Some people, for whatever reason, whether it be their marital status, budget, or just for the “bliss of solitude,” end up traveling alone. This was okay for John Steinbeck as we saw in our previous Skycap News article “How to Document Your Vacation,” but what about for a 35-year-old single female, or someone traveling with kids? But, if you took kids with you, you wouldn’t be alone, would you? I digress. The point is that traveling alone can have an appeal at times, especially for this 19th-century-wanna-be classic writer, who enjoys the solitude once in a while, the feeling of having the world at your fingertips, and being inspired by nature and all that you can take in when you are left to only your thoughts.
Yet, the feeling of being totally alone and isolated on the road or secluded in a cabin somewhere brings fear into the hearts of many. I have done some traveling alone, but most of my travels involve being with family and/or friends, so I have not done this a lot. But I have thought of a few tips that you may want to keep in mind if you have the urge to hit the road like some hero from a 1950’s film where the character wears a black leather jacket and we hear strands of “Born to Be Wild” playing in the background.
Pack lightly. You don’t want to be weighed down with too much luggage if something were to happen where you needed to go home with someone else or your car was to break down. Pack only the essentials that you will need on your trip and plan to do some laundry at the local laundry mat (with your Mace can in your bag, of course). For more great packing info, please check out our previous article “How to Pack for a Long Vacation.”
Don’t talk to strangers. Your grandmother (and Rick Springfield) were right. There is still stranger danger, even for adults. Even males alone should not approach someone whom they do not know in an isolated location. You never know someone’s intent. So it’s best to stay close to other people as well. You are usually OK if you ask for directions or help from a convenience store clerk or someone who is there just doing his or her job.
Plan out your journey. Google Maps has been a Godsend in terms of the ability to plan out your trip down to the last mile, and even calculate the time it will take to get there. But technology is only as good as the people who set it, so make sure you have location sharing on, plenty of battery, and data on your cell phone plan, or it will do you no good while traveling.
Keep the lines of communication open. Even if solitude is your goal, sometimes it will be overwhelming to be alone all of the time. Keep your cell phone and internet working, and take a laptop or tablet so that you can keep connected to the world when you want or need to.

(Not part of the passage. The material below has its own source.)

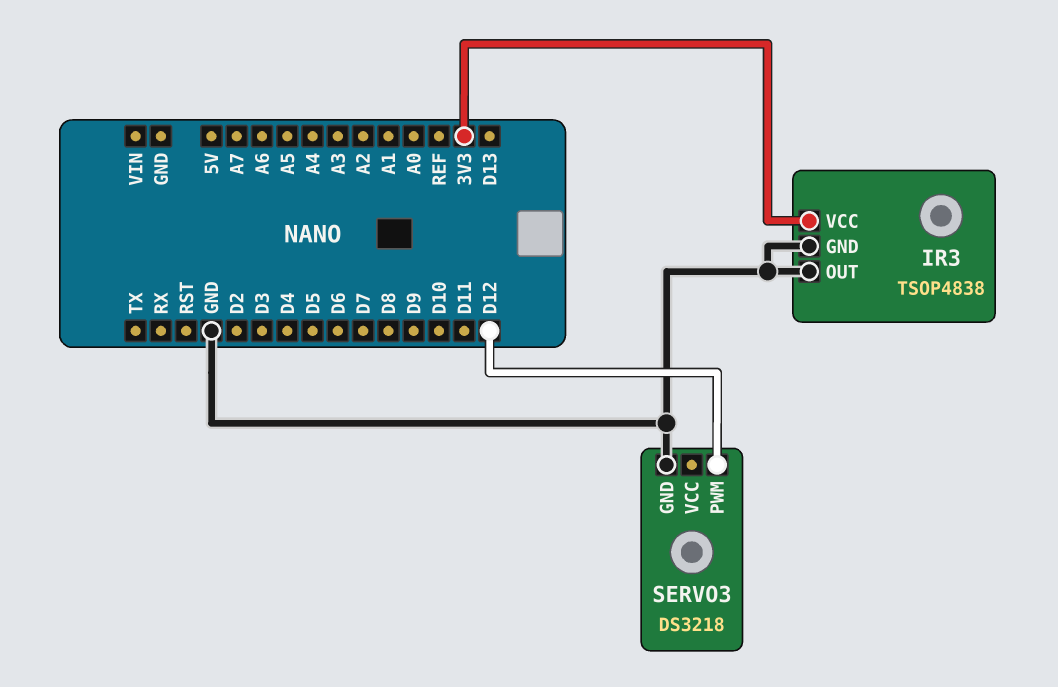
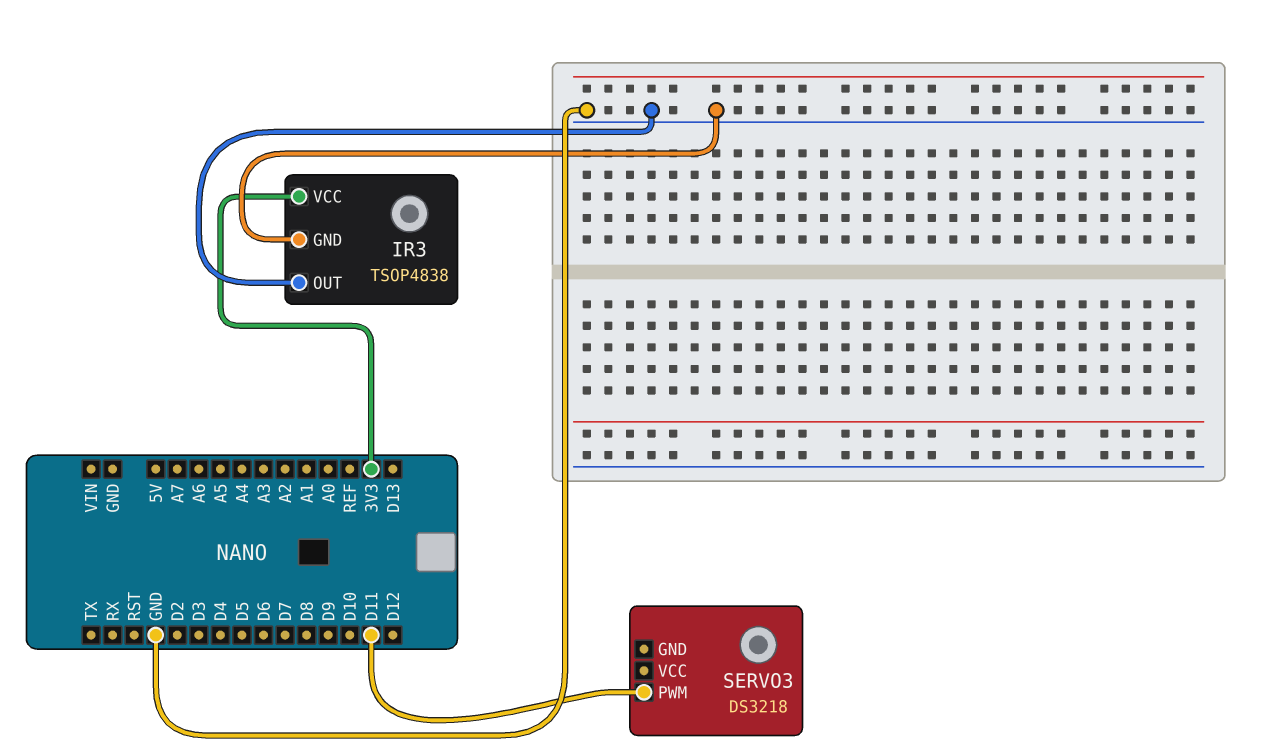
SERVO3 pin GND: GND -> none
SERVO3 pin PWM: D12 -> D11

Budget your time and your money. Set some Ways to Save for Vacation goals for your trip. Yes, even if you are on vacation! Decide what sights you’d like to spend time on while traveling and how much money you’d like to spend. Is there something you’d like to buy while you are in your chosen area, such as a surfboard, some new clothes, or such like? If you buy something big, you will also have to plan how to get it home. One of my mother’s retired friends went to Europe with her friends recently while her husband stayed at home working around the house and outside. In every picture on Facebook, her “friend” put up posts about how “Martha is enjoying the tours,” etc. and in every shot, she was with a man half her age! Don’t be surprised if when you get home, you’re the talk of the town with friends like that around!
Traveling Alone Conclusion
All kidding aside, if you plan to travel alone, just like in the real world, just use caution and common sense. Take plenty of money and power, and have a backup plan in case something happens while traveling. And believe me, it usually will. Maybe it will be something great!